I was looking at pictures of mini mules and got a good laugh out of this one. I love the pic, and the explanation in the text. Just thought I'd share 

TINY BEAUTIFUL PAINT MINI MULE | Monterey | eBay Classifieds (Kijiji) | 20268406

He is definitely not ready to "go" yet as she says!


----------



## COWCHICK77 (Jun 21, 2010)

Bah ha ha!


----------



## Failbhe (May 8, 2012)

So cute!


----------



## dctack (Jul 6, 2012)

How adorable!!


----------



## Roperchick (Feb 1, 2010)

u go babeh! tell them kids how it is! haha


----------



## smrobs (Jul 30, 2008)

LOL, typical mule!


----------



## COWCHICK77 (Jun 21, 2010)

If he was about $1450 cheaper, I would own him!


----------



## AllyCee (Jun 26, 2012)

Too Cute!


----------



## ThirteenAcres (Apr 27, 2012)

O...m...g. I want it.


----------



## FeatheredFeet (Jan 27, 2010)

Cute ad, but too bad they are allowing very young children to actually train him. He'll possibly hate kids now. 

Lizzie


----------



## PintoTess (Aug 18, 2010)

OMG hah! Thats cute


----------



## AngieLee (Feb 20, 2011)

thats adorable haha!


----------



## Silent one (Aug 22, 2011)

Yep, he definitely is not ready to "go" yet, LOL!


----------



## Endiku (Dec 6, 2010)

LOL. I know that pose all too well...

as opposed to common belief...Tempest very well knows how to lead. She'd just rather not right now 









darned mules and their cute little selves, its hard to stay angry with them for long.

$1,900 for one though? Er...no thanks.


----------



## Golden Horse (Feb 20, 2010)

COWCHICK77 said:


> If he was about $1450 cheaper, I would own him!

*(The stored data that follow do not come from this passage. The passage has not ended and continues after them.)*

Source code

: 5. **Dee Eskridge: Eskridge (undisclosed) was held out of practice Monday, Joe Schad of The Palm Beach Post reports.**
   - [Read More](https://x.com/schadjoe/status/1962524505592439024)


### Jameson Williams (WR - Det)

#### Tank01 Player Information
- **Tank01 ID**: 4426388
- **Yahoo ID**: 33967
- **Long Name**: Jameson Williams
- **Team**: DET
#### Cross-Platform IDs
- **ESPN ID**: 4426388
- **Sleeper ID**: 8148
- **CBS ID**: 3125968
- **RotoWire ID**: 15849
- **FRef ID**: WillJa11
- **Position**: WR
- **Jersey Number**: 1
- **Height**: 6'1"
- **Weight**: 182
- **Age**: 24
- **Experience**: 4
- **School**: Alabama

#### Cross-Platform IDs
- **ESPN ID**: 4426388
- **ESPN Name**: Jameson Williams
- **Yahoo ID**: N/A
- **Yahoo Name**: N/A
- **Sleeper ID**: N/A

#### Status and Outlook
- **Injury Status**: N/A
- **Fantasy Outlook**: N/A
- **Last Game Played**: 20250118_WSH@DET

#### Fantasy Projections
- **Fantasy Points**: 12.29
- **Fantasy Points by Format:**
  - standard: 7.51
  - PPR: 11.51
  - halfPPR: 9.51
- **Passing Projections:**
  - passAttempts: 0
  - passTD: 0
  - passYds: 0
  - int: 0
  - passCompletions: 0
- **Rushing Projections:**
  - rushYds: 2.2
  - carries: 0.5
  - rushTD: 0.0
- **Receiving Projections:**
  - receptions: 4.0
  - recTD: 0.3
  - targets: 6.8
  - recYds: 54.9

We'd be fighting over him:wink:


----------



## Rachel1786 (Nov 14, 2010)

Endiku said:


> LOL. I know that pose all too well...
> 
> as opposed to common belief...Tempest very well knows how to lead. She'd just rather not right now
> 
> ...


Sometimes my 16hh 15 year old OTTB pretends she is a mule and practices this pose :twisted::lol:, who would of thought a horse her age would go through an identity crisis


----------



## Endiku (Dec 6, 2010)

^ thats halarious! Maybe she's 1/16th mule somewhere in there?


----------